In diesem Moment verlor Sam das Gleichgewicht und fiel mit ausgestreckten Armen
vornüber ins Leere. Ein scharfer Luftzug wehte ihm ins Gesicht und die Mauer
des Turms sauste auf einmal an ihm vorbei. Er sah den Erdboden mit rasender
Geschwindigkeit näherkommen und erwartete den Aufprall. Da schob sich auf
einmal der dunkle Schatten dazwischen, der seinen Fall bremste und ihn sanft
festhielt. "NU THAG THON: HATHUTHGEHÖRT? THAG THON!"
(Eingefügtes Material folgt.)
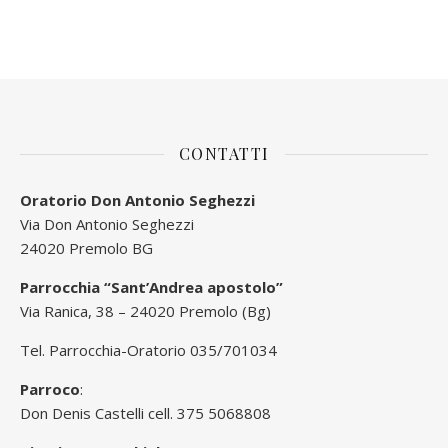
CONTATTI
Oratorio Don Antonio Seghezzi
Via Don Antonio Seghezzi
24020 Premolo BG
Parrocchia “Sant’Andrea apostolo”
Via Ranica, 38 – 24020 Premolo (Bg)
Tel. Parrocchia-Oratorio 035/701034
Parroco
:
Don Denis Castelli cell. 375 5068808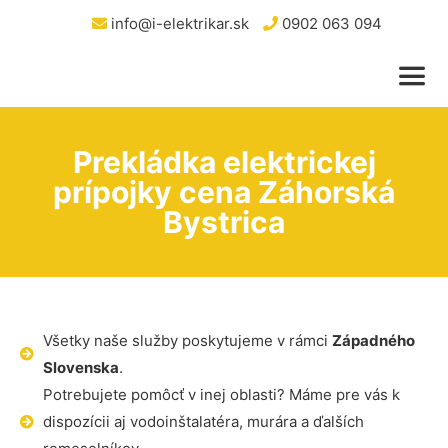
info@i-elektrikar.sk
0902 063 094
Prekládka elektrickej
prípojky cena Záhorská
Bystrica
Všetky naše služby poskytujeme v rámci
Západného
Slovenska
.
Potrebujete pomôcť v inej oblasti? Máme pre vás k
dispozícii aj vodoinštalatéra, murára a ďalších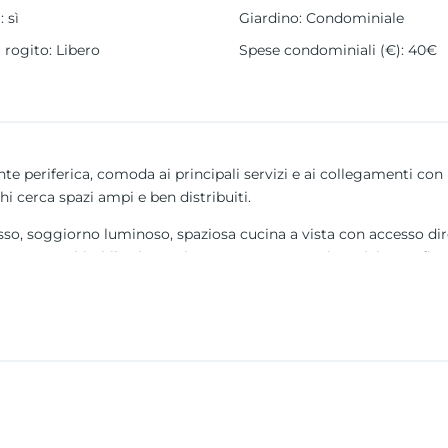
a
:
sì
Giardino
:
Condominiale
l rogito
:
Libero
Spese condominiali (€)
:
40€
te periferica, comoda ai principali servizi e ai collegamenti c
chi cerca spazi ampi e ben distribuiti.
sso, soggiorno luminoso, spaziosa cucina a vista con accesso dir
sottotetto abitabile che ospita una camera matrimoniale con fi
 cantina, elementi particolarmente apprezzati nella zona di Ca
mpleta di elettrodomestici, bagni completamente rinnovati, aria
a ulteriori interventi.
appartamento a Camposampiero, in contesto residenziale riserva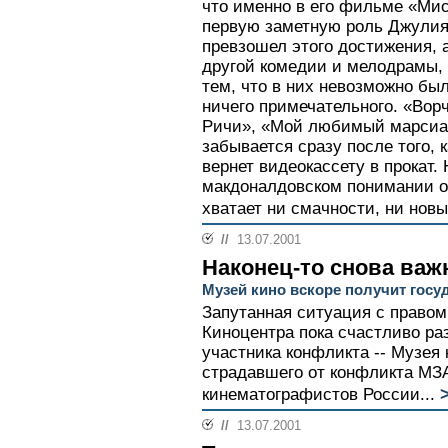
что именно в его фильме «Ми
первую заметную роль Джулия 
превзошел этого достижения, а
другой комедии и мелодрамы,
тем, что в них невозможно бы
ничего примечательного. «Вор
Ричи», «Мой любимый марсиани
забывается сразу после того, 
вернет видеокассету в прокат. 
макдоналдовском понимании они
хватает ни смачности, ни новы
//
13.07.2001
Наконец-то снова важн
Музей кино вскоре получит госу
Запутанная ситуация с правом
Киноцентра пока счастливо ра
участника конфликта -- Музея 
страдавшего от конфликта МЗ
кинематографистов России...
//
13.07.2001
"Ja..." hauchte Sam mit letzter Kraft und fühlte sich vorsichtig auf
den Boden gesetzt. Während ihm die Sinne schwanden, schien eine Stimme in
irgendeiner vergessenen Welt hoch oben zu nuscheln: "THO, JETHZ MUTH ICH
ABA LOTH. HAB NOCHN RONDEHWUH HEUT NACHT. MIT DER LADY VON ROHAN. ITH AUCH GANTH
THEXY, DIE KLEINE. UND THO THÖN BLOND. NETTE ABWECKTHLUNG. ALTHO MACHTH GUT.
MAN THIEHT THICH."
* * * * * * *
Als Sam erwachte, lag er in dem weichen Bett im Turmzimmer
und sah die besorgten Gesichter von Frodo und Gimli über sich. Aragorn warf
gerade einige Blätter in einen Topf mit kochendem Wasser, und sofort breitete
sich ein erfrischender Duft im Raum aus, der Sams Geist wohltat und ihn
beruhigte. "Sam," rief Frodo, "Wie fühlst du dich?" Aragorn
kam herbei und legte Sam eine Hand auf die Stirn. "Er wird es überstehen,"
verkündete er ernst. "Aber er hat sehr viel Glück gehabt. Nur wenige
Sterbliche, die von einem Lallrog belabert werden, überleben diese Marter
unversehrt. Du hattest Glück, Sam, daß er dich nur kurz vor seinem Labermaul
hatte. Wie um alles in der Welt bist du ihm nur so nahe gekommen?"
"Also, ich... -äh..." begann Sam zu stottern, da unterbrach ihn Frodo
und sagte rasch: "Es war genauso, wie ich vorhin schon erzählte,
Streicher. Wir drei, Gimli, Sam und ich, machten einen Abendspaziergang an der
frischen Luft. Da fiel uns ein merkwürdiger Schatten auf, der um das Turmzimmer
von Lady Arwen kreiste. Wir wollten sie nicht unnötig stören, deshalb stiegen
wir über die Dächer zum Turm hinauf. Und dort wurden wir von dem Lallrog
angefallen, der Sam mit in die Tiefe riß. Glücklicherweise verhedderten sich
beide, so daß der Lallrog gezwungen war, Sam mitzutragen und auf dem Boden
abzusetzen. Den Rest hast du miterlebt."
"In der Tat," sprach Aragorn, "Und es war ein ganz schöner
Schreck für Arwen und mich, als ihr beide plötzlich durchs Fenster geklettert
kamt. Ach ja - ähm - Im Interesse unserer Freundschaft bitte ich euch übrigens,
zu vergessen, was ihr da gesehen habt. Das sind Privatangelegenheiten."
Dabei schob er mit dem Fuß eine schwarze Gummimaske, eine Peitsche, ein Paar
Handschellen und andere Utensilien unauffällig unter das Bett.
Als Sam sich aufsetzte, sah er, daß Arwen, züchtig in einen hochgeschlossenen
weißen Umhang gehüllt, am Kopfende des Bettes saß. Sie blickte von Sam zu
Frodo und Gimli. "Ich bin euch allen überaus dankbar!" sagte sie und
ihre dunklen Augen leuchteten. "Erst die Zukunft wird erweisen, wie gut es
war, daß ihr drei heute nacht euren Mann gestanden habt."